The deer stares at her with wide, glowing eyes and then, with flick of its tail, it’s off, bounding away through the fields. She waits and, sure enough, another three or four follow, fast, light hooves barely touching the ground.

She wonders what’s scared them. And then realizes it’s probably her. Sometimes you’re the predator. Sometimes the prey. Just depends on the perspective.

She hitches her other leg over the stile and looks around. The fields appear deserted, but she gets the feeling she’s not alone. Animals hide in the undergrowth. Hidden eyes peer from the leafy trees.

She shivers a little, wishing she’d worn her hoodie now, and traipses through the long grass towards the old house. The empty windows glower darkly. Except, in one upstairs window, lights flicker. She picks up her pace, jumping over the broken-down wall, holding out her phone to illuminate the old well, and skirting around it. She jogs up the stairs and reaches the master bedroom.

‘Wrigley?’

Through the half-open door she can see flames flickering off the walls. Oh God. Surely he hasn’t?

She bursts into the bedroom … and then she stops.

An array of candles has been arranged around the room. Wedged into old bottles and cans. Wrigley sits on a blanket spread out on the dirty floor. He’s laid out crisps, chocolate, a bottle of wine and two plastic cups.

He spreads his arms wide and she can sense the effort he is making in controlling the shaking.

‘Welcome!’

‘Wow! What romantic teen shit have you been watching?’

‘Glad to see you’re impressed.’

‘I am. It’s just –’

‘Too much?’

‘A bit.’

‘Right.’

He lowers his head.

She says hastily: ‘But I like it. I mean, no one has ever burnt a house down for me –’ She catches herself. ‘Sorry. I didn’t mean –’

‘I know.’

She plonks herself down next to him. ‘So, are you going to pour me a drink?’

He tips some wine into one of the plastic cups and hands it to her.

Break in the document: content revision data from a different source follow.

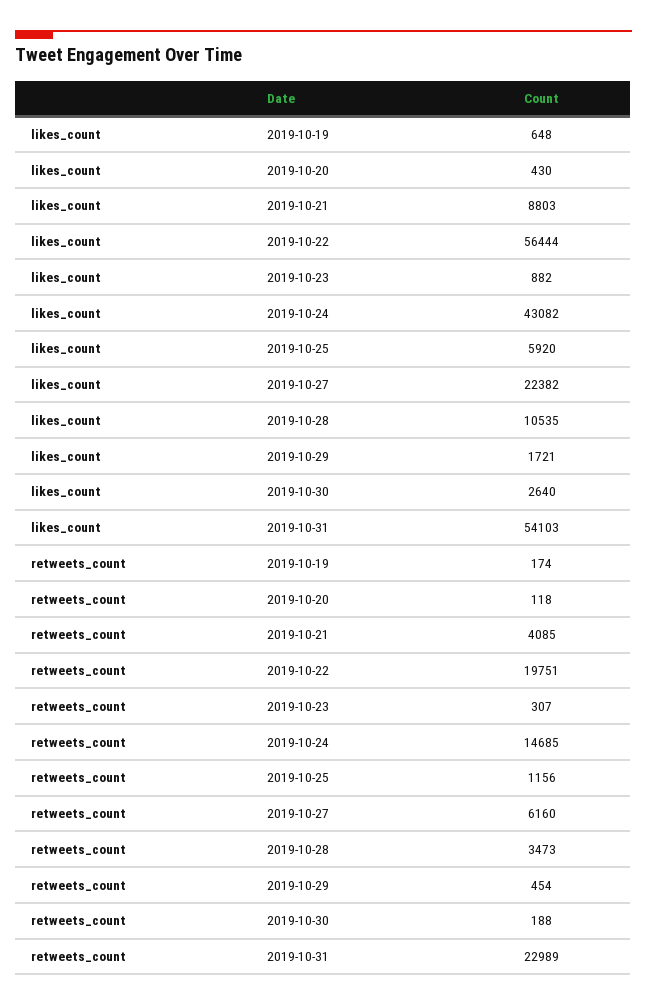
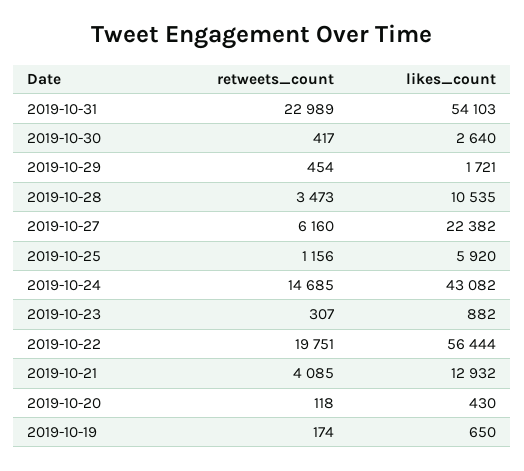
likes_count, 2019-10-19: 648 -> 650
likes_count, 2019-10-21: 8803 -> 12932
retweets_count, 2019-10-30: 188 -> 417

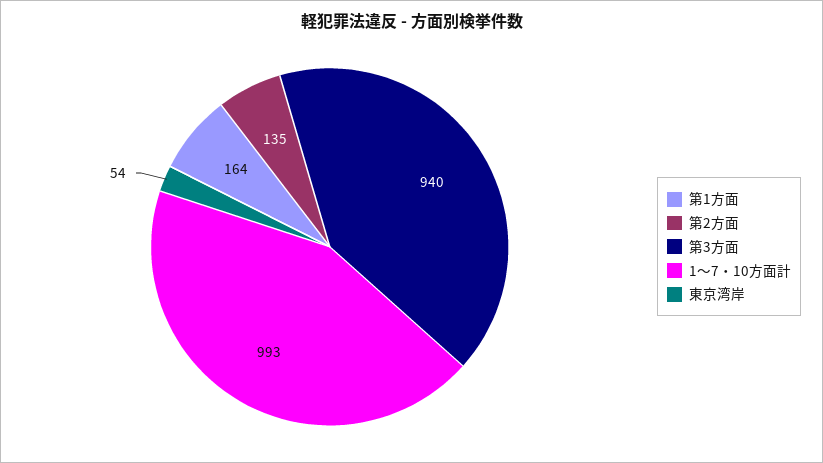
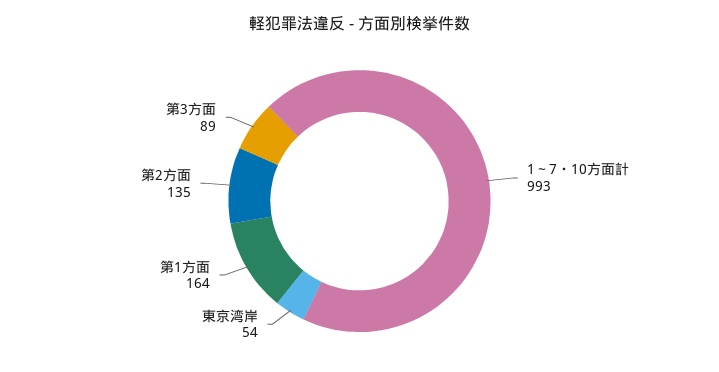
第3方面: 940 -> 89

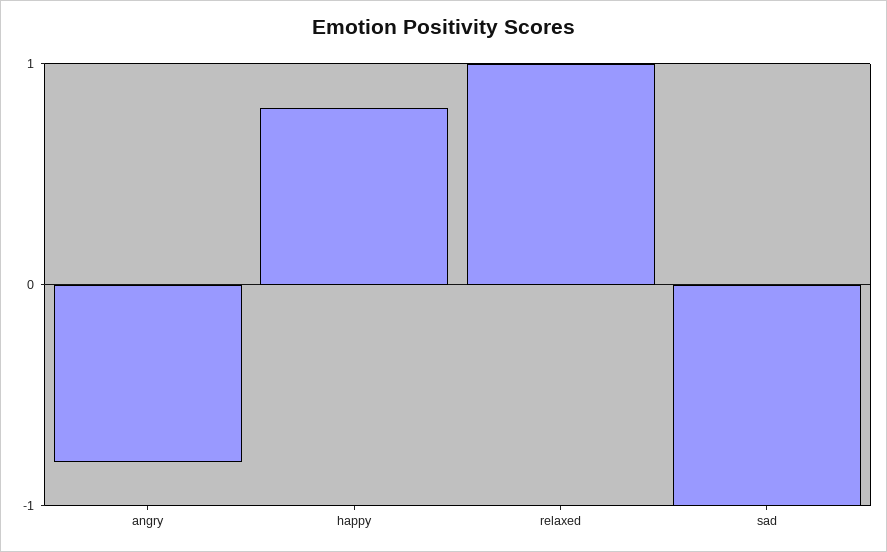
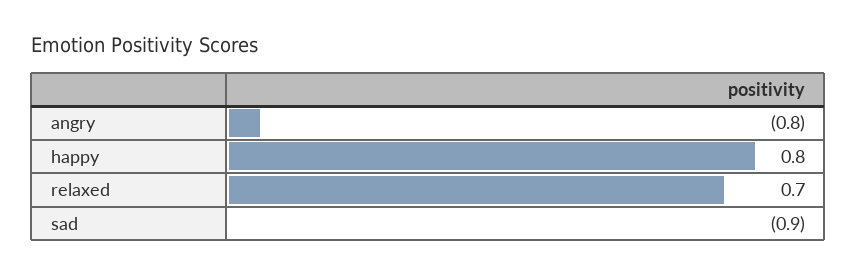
relaxed: 1 -> 0.7
sad: -1 -> -0.9

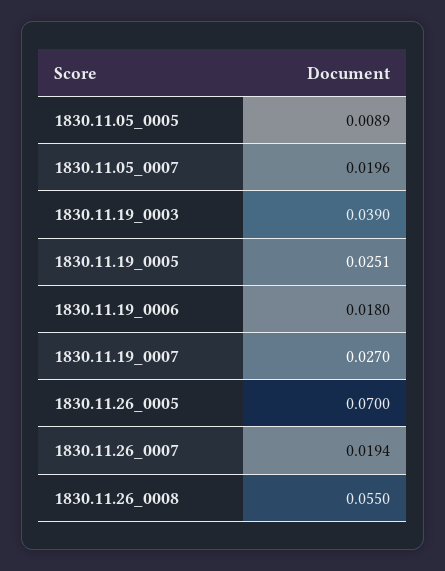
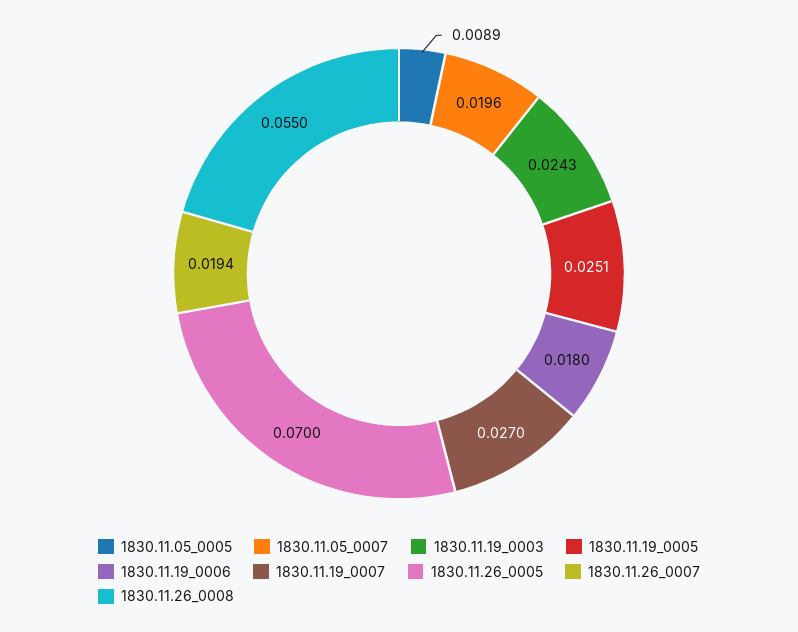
1830.11.19_0003: 0.039 -> 0.0243

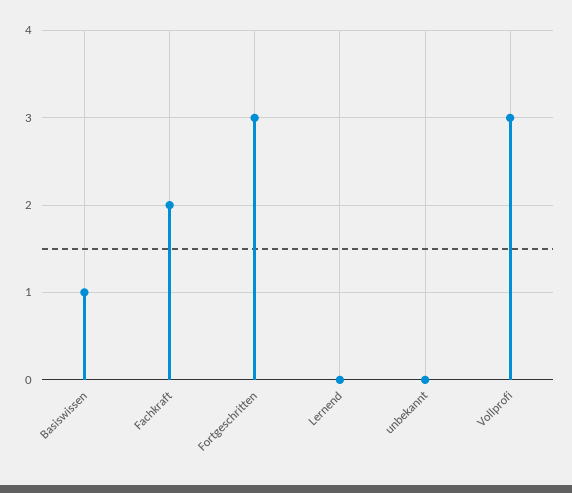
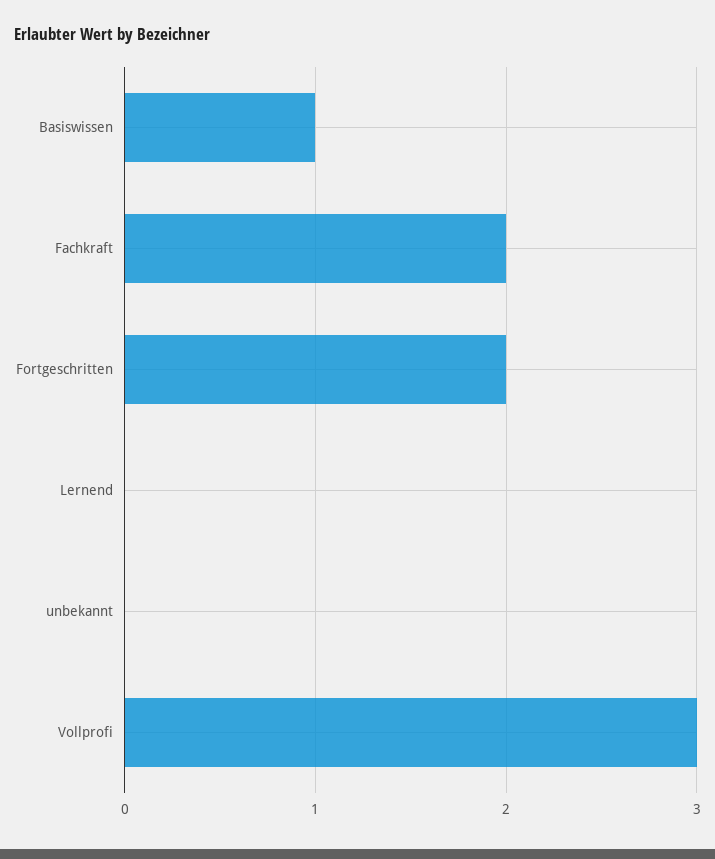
Fortgeschritten: 3 -> 2

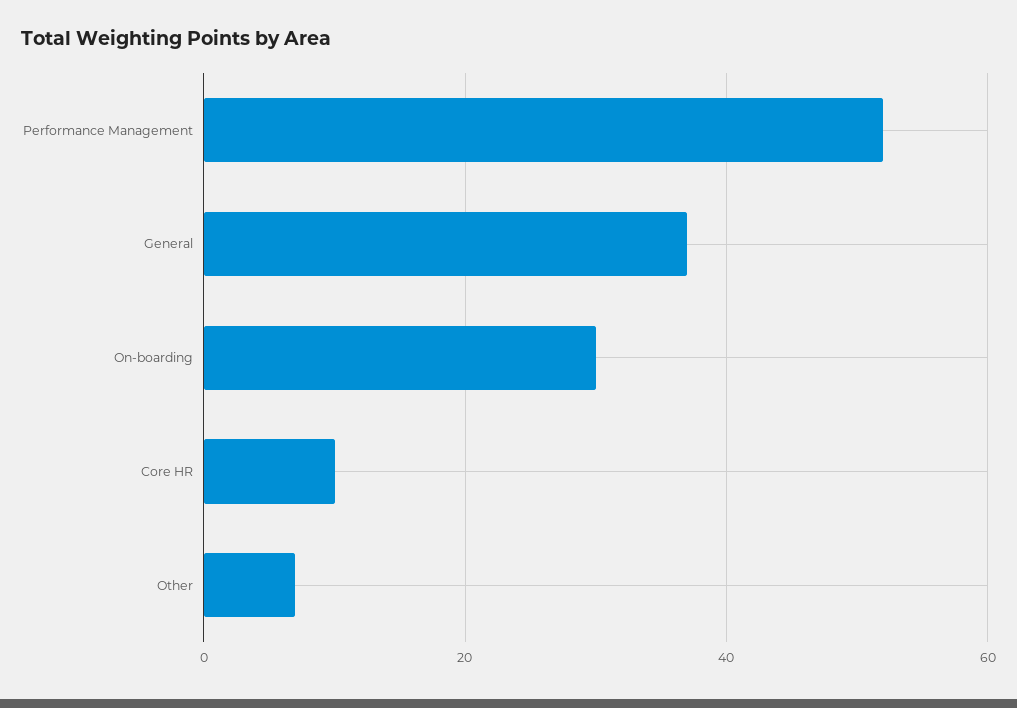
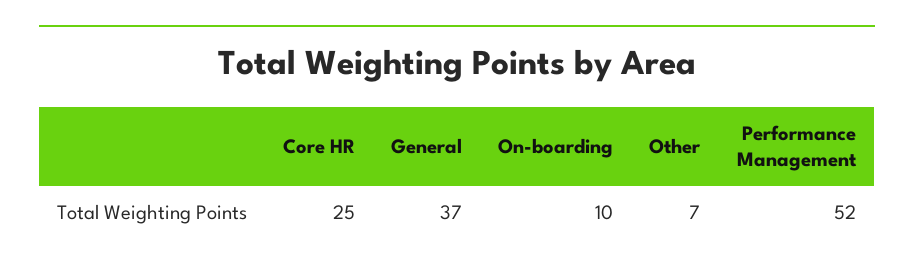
On-boarding: 30 -> 10
Core HR: 10 -> 25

She takes a swig. It’s bitter and warm, but she feels a slow heat spread through her. She takes another swig.

‘Don’t go mad.’

She wipes her mouth. ‘I’m fine.’

He pours a cup and takes a smaller sip himself. He pulls a face. ‘Not sure why people drink this stuff.’

‘To get drunk, usually.’

He smiles. ‘Yeah.’ The silver flecks in his eyes glint. He tips his cup up again, but a spasm jerks his hand, spilling wine down his chin and hoodie.

‘Shit!’ He wipes at it with his sleeve. ‘Fucking spasms. What a joke.’

‘Hey, it’s okay.’

‘No. It’s not. I wanted this to be right, and –’

She leans forward and presses her lips to his. He tastes of salt and sour wine. He hesitates and then he kisses her back hungrily, wrapping a hand around her neck, catching her hair. And this is different to before, in the bathroom. Or with other boys at parties, where it was all vodka and beer and spit. This feels real and urgent and, for the first time, she feels something other than a mild revulsion. Desire.

She lets him push her down on the blanket and, fleetingly, she thinks that her mum would kill her and are they going to go all the way, and did he have any protection? His hands run over her breasts, pushing up her vest top. She reaches down to fumble with his jeans. And then she hears a noise from downstairs. She sits up and pushes him away.